Some crimes against undocumented immigrants go unreported, according to Raleigh Police Chief Harry Dolan. Durham Police Chief Jose Lopez agreed that some people in the country illegally do not report crimes for fear of being deported.
Dolan spoke today at a press conference with the police chiefs from Durham and Chapel Hill after a meeting on immigration issues and policing sponsored by the Police Executive Research Forum.
The Durham Police Department’s Lopez said education is key for dealing with immigration issues, for both police departments and the community. Lopez said fear is the major factor that prevents undocumented immigrants from reporting crimes.
“I feel there are crimes going unreported, I feel there are too many crimes going unreported,” Lopez said. He said those crimes particularly involve assaults and human trafficking. “People who have the information aren’t coming forward for fear that either they or a loved one will wind up getting into the web of immigrations and be lost.
Dolan said that he thinks there are “hudlums and criminals in this community that are targeting people based on the fact that they are anticipating that they will not call the police.”
Tony Asion, director of the Raleigh-based group El Pueblo, attended the meeting. He said that the group recognized that there are “criminal elements in all walks of life.” He also said that the group of police officers and community members agreed that the country needs immigration reform. “There’s a whole lot of problems, and with immigration reform a whole great deal of those problems would be solved,” Asion said.
Asion said there are between 11 and 12 million undocumented immigrants in the United States.
Dolan said that the 287(g) program, which gives sheriffs’ departments to power to check immigration status of people booked into county jails, is “a fundamental booking process.”
“If someone is arrested we should be checking who they are, we should be check all warrants and all statuses,” Dolan said.
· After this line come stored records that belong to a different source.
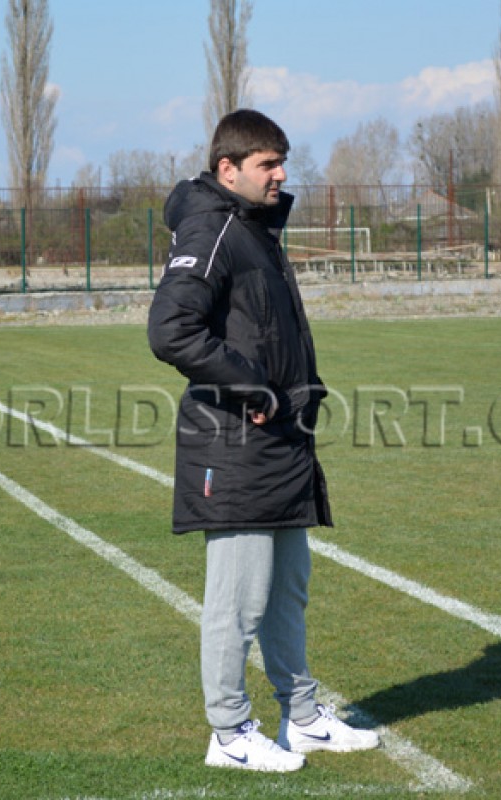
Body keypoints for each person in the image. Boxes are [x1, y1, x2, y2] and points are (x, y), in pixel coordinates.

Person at [147, 109, 379, 772]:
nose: (280, 175)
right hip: (235, 446)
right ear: (228, 169)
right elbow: (170, 330)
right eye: (267, 164)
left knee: (287, 591)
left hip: (281, 445)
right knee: (238, 600)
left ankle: (302, 718)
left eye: (282, 162)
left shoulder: (254, 229)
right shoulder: (213, 228)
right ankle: (228, 733)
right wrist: (254, 389)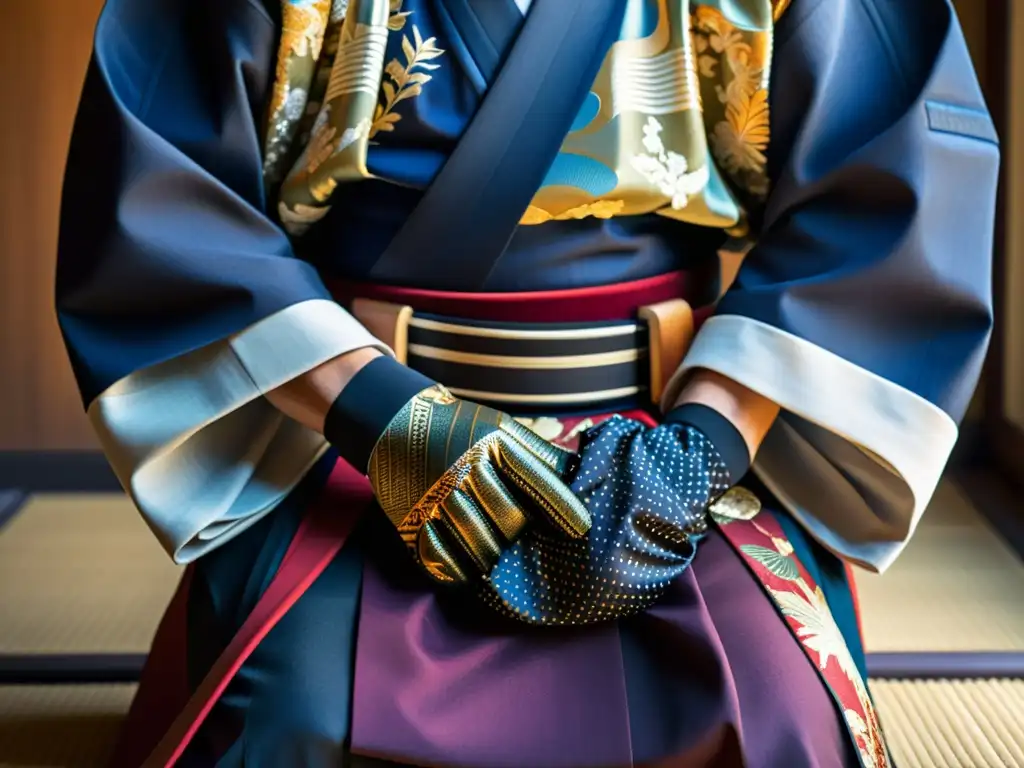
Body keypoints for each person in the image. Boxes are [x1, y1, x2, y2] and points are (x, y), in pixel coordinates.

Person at [56, 0, 998, 765]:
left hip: (673, 430)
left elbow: (883, 184)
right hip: (348, 419)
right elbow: (166, 190)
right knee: (290, 720)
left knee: (777, 712)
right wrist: (388, 421)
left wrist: (701, 454)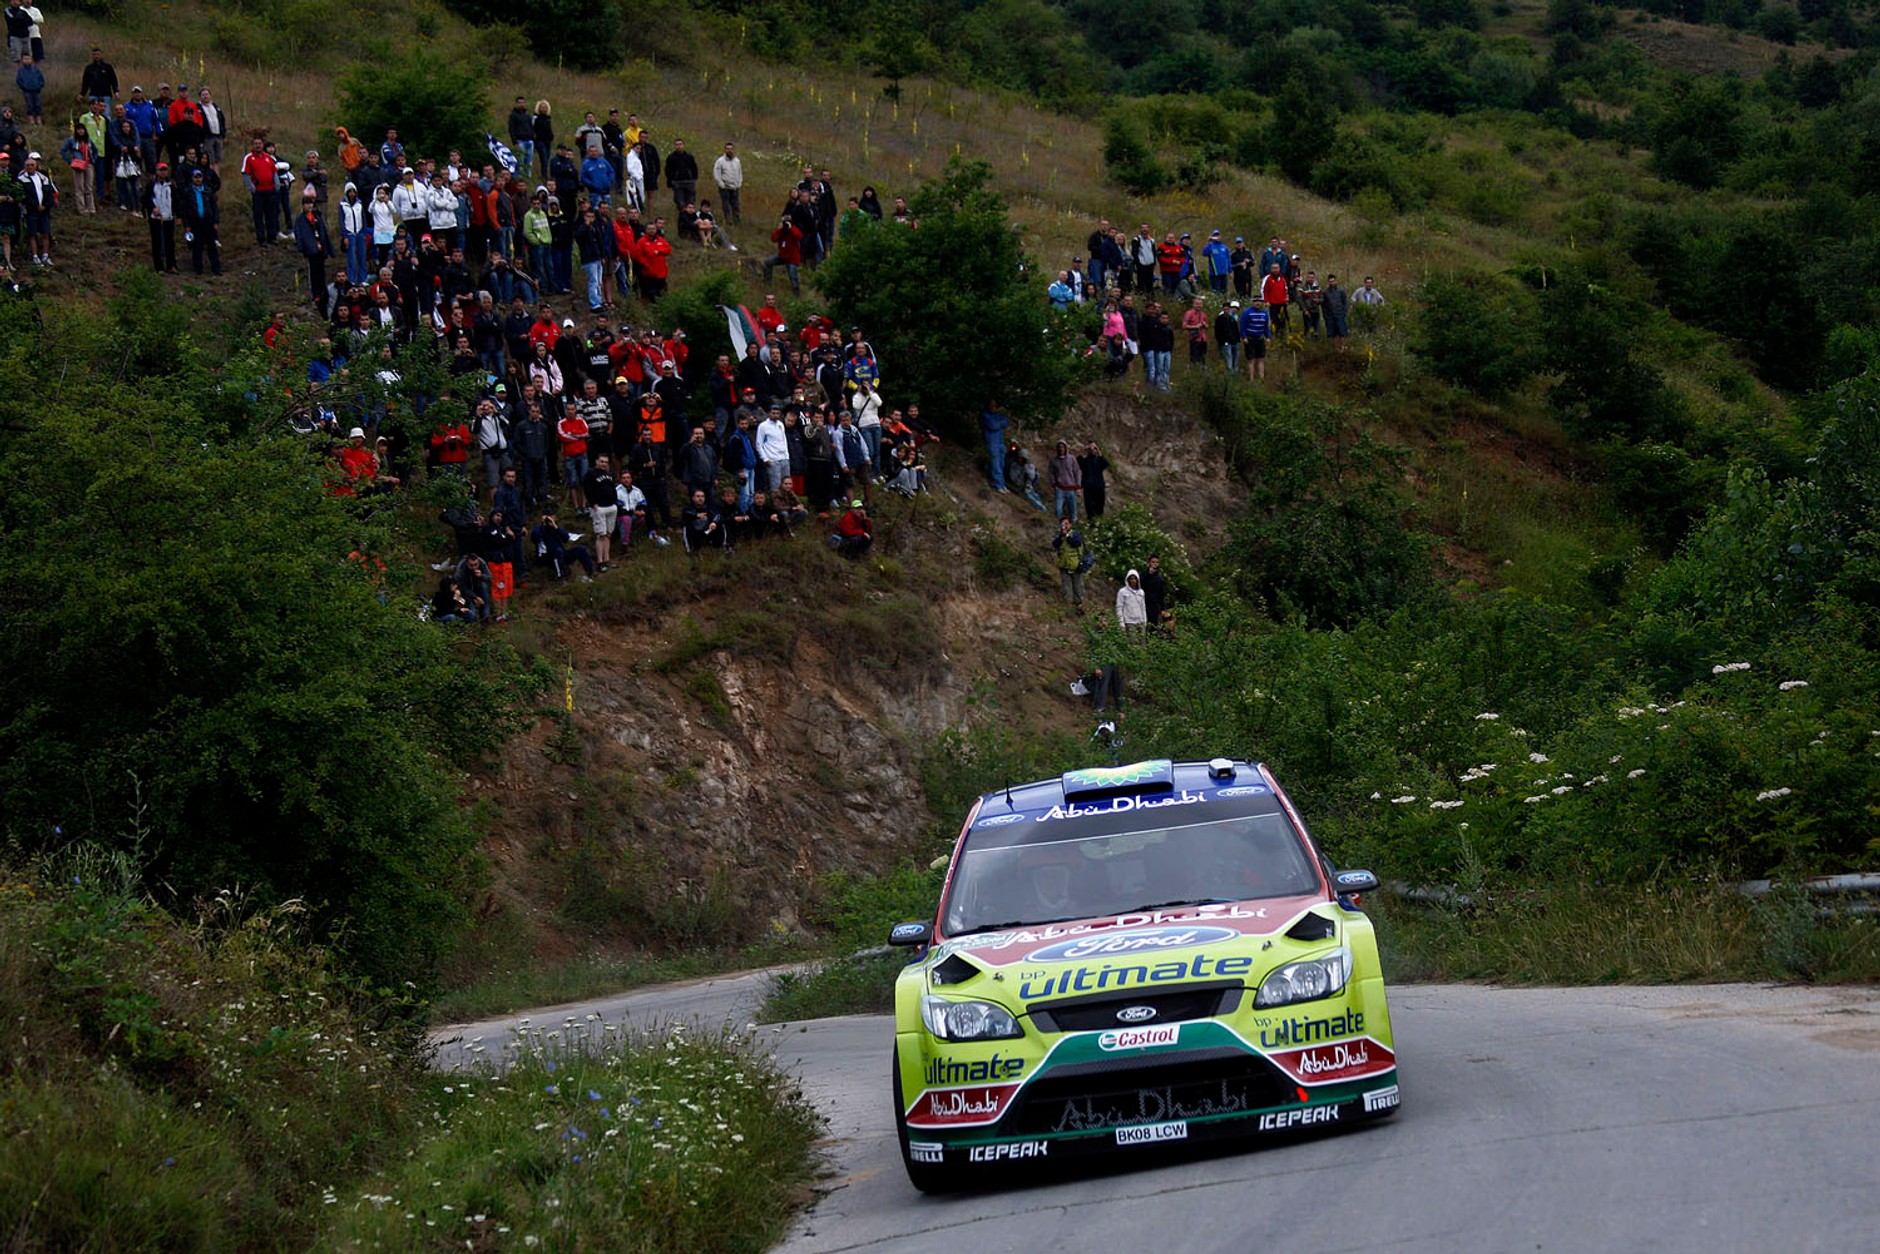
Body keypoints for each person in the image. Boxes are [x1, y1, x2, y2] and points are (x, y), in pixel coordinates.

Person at [292, 187, 332, 309]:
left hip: (320, 248)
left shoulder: (317, 217)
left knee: (322, 272)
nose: (309, 206)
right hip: (311, 250)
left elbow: (323, 232)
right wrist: (303, 247)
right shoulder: (300, 220)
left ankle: (323, 292)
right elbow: (300, 235)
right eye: (307, 204)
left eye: (310, 204)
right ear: (303, 206)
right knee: (313, 273)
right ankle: (315, 294)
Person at [179, 164, 219, 274]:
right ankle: (198, 269)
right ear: (192, 178)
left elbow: (214, 207)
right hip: (194, 222)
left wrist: (216, 221)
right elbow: (184, 210)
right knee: (197, 246)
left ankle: (216, 268)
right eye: (195, 177)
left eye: (199, 177)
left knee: (212, 245)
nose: (198, 179)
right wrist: (186, 225)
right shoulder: (188, 192)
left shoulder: (208, 191)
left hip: (208, 220)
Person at [580, 454, 618, 571]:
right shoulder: (591, 474)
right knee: (600, 535)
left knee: (608, 535)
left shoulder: (608, 474)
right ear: (596, 461)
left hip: (611, 507)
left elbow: (613, 488)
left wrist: (615, 502)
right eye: (601, 461)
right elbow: (587, 489)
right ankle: (600, 562)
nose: (604, 464)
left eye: (606, 462)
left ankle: (607, 560)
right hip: (599, 507)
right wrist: (593, 504)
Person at [533, 510, 594, 579]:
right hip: (547, 556)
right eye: (549, 517)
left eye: (552, 517)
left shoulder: (556, 528)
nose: (551, 519)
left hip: (561, 554)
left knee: (580, 549)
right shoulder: (538, 528)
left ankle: (590, 574)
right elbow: (535, 539)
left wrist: (556, 527)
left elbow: (566, 538)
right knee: (558, 552)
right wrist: (543, 525)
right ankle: (561, 577)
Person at [241, 136, 279, 245]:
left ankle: (272, 236)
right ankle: (261, 238)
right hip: (258, 191)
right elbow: (245, 173)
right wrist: (252, 188)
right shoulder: (249, 158)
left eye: (260, 143)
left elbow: (274, 171)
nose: (258, 145)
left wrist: (276, 184)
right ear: (253, 145)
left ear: (263, 145)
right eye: (256, 143)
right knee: (258, 215)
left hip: (270, 190)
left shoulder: (268, 157)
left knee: (271, 214)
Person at [142, 161, 177, 272]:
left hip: (168, 217)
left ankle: (171, 265)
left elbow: (176, 201)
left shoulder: (171, 185)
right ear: (157, 171)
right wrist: (153, 208)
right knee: (156, 242)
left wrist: (178, 214)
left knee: (170, 242)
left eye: (165, 170)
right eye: (161, 170)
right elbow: (145, 199)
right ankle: (159, 267)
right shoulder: (151, 185)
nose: (163, 172)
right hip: (155, 217)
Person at [1052, 516, 1091, 608]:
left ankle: (1079, 603)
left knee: (1077, 585)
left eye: (1066, 524)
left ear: (1070, 524)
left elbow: (1076, 543)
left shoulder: (1076, 534)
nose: (1065, 526)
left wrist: (1067, 535)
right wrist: (1061, 536)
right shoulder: (1060, 536)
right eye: (1063, 524)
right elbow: (1055, 544)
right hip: (1064, 564)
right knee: (1066, 585)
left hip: (1076, 564)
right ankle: (1067, 603)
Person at [764, 214, 803, 295]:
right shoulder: (781, 232)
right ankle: (767, 284)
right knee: (768, 262)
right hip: (782, 256)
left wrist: (791, 228)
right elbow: (773, 238)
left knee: (793, 277)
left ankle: (796, 294)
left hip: (792, 258)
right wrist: (779, 229)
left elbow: (799, 236)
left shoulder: (794, 230)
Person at [980, 399, 1010, 492]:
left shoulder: (997, 415)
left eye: (995, 406)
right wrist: (999, 424)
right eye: (992, 405)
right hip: (991, 442)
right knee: (995, 463)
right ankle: (997, 484)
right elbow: (993, 426)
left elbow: (1006, 422)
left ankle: (1002, 483)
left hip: (1000, 442)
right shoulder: (985, 416)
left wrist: (999, 423)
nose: (994, 408)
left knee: (1002, 463)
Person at [1049, 438, 1082, 520]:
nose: (1061, 449)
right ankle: (1062, 526)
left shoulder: (1072, 458)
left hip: (1071, 488)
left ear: (1066, 448)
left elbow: (1077, 472)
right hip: (1060, 488)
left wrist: (1078, 486)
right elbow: (1051, 473)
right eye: (1059, 447)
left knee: (1073, 510)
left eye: (1062, 447)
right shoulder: (1053, 460)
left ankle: (1073, 528)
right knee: (1058, 509)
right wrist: (1054, 484)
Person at [1240, 298, 1272, 383]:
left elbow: (1266, 327)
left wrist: (1268, 337)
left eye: (1259, 302)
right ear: (1253, 303)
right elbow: (1243, 326)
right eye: (1256, 302)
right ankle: (1252, 379)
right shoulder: (1247, 312)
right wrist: (1244, 337)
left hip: (1260, 339)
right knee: (1251, 359)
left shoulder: (1264, 313)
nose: (1257, 303)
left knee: (1261, 359)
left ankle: (1262, 378)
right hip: (1250, 339)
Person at [1078, 441, 1110, 520]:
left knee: (1099, 507)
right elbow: (1078, 463)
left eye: (1094, 449)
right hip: (1088, 487)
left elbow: (1106, 464)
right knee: (1089, 508)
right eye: (1090, 449)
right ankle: (1091, 524)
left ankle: (1099, 524)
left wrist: (1099, 452)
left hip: (1099, 487)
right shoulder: (1085, 460)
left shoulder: (1099, 460)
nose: (1092, 450)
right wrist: (1083, 451)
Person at [713, 141, 742, 224]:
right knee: (726, 205)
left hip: (735, 187)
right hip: (725, 187)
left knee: (735, 204)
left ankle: (737, 220)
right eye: (728, 149)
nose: (729, 150)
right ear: (725, 150)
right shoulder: (720, 161)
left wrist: (739, 183)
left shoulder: (737, 161)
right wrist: (721, 184)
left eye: (731, 149)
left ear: (733, 150)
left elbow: (740, 172)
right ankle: (728, 220)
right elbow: (716, 173)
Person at [1321, 273, 1351, 349]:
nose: (1332, 283)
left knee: (1342, 332)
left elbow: (1345, 302)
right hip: (1330, 315)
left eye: (1333, 281)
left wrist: (1344, 312)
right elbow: (1324, 305)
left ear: (1336, 281)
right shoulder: (1325, 292)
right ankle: (1336, 348)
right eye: (1330, 281)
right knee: (1333, 333)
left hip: (1340, 314)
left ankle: (1343, 346)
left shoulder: (1341, 291)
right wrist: (1326, 315)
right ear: (1328, 282)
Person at [1215, 299, 1242, 374]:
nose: (1227, 310)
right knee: (1229, 360)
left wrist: (1237, 340)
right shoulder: (1219, 319)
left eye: (1228, 309)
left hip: (1234, 342)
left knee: (1235, 360)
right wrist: (1222, 341)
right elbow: (1218, 332)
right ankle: (1230, 376)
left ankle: (1235, 375)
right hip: (1226, 343)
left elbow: (1236, 330)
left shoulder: (1233, 319)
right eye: (1225, 309)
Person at [1141, 554, 1168, 630]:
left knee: (1153, 625)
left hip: (1154, 605)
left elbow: (1161, 594)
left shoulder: (1159, 578)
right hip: (1143, 603)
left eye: (1156, 562)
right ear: (1149, 563)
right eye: (1153, 562)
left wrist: (1163, 608)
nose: (1155, 564)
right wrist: (1148, 574)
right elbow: (1140, 585)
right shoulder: (1144, 574)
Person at [14, 54, 41, 126]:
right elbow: (18, 80)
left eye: (28, 58)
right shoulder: (21, 70)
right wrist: (24, 87)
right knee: (29, 105)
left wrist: (40, 85)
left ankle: (38, 120)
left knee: (38, 105)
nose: (27, 60)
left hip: (36, 90)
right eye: (25, 59)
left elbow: (41, 78)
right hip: (27, 91)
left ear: (31, 59)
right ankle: (31, 121)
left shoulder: (35, 69)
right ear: (22, 60)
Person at [1183, 296, 1209, 368]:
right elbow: (1184, 326)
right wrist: (1195, 326)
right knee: (1194, 357)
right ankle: (1194, 370)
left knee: (1203, 357)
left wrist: (1205, 325)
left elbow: (1207, 325)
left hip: (1203, 338)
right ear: (1193, 304)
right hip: (1194, 338)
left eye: (1200, 304)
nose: (1199, 305)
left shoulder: (1203, 314)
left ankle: (1202, 371)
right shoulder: (1189, 313)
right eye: (1197, 304)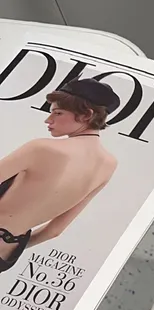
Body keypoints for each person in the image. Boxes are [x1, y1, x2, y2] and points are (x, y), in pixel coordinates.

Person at [0, 79, 120, 273]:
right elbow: (54, 231)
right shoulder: (108, 165)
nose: (48, 120)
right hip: (6, 255)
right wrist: (13, 245)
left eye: (58, 113)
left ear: (86, 115)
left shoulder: (41, 148)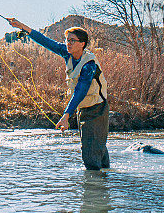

He also said that people were being deported for “what some might call trivial offenses.”
But going back to having undocumented immigrants reporting crimes, Dolan said, “I want people calling me, especially victims.”
“The challenge today that we’re finding is that the trust is diminishing because they’re concerned what would happen to a family member if they called the police,” Dolan said. “How do you handle that?” He asked, “Well, you start by having discussions like we did today.”
Chuck Wexler, executive director of the Police Executive Research Forum, said his organization’s role is not political. He said the group is meeting with the White House and other federal officials to help figure out these issues. Wednesday’s meeting was one in a series of similar meeting across the country and included 50 representatives from police departments in North and South Carolina.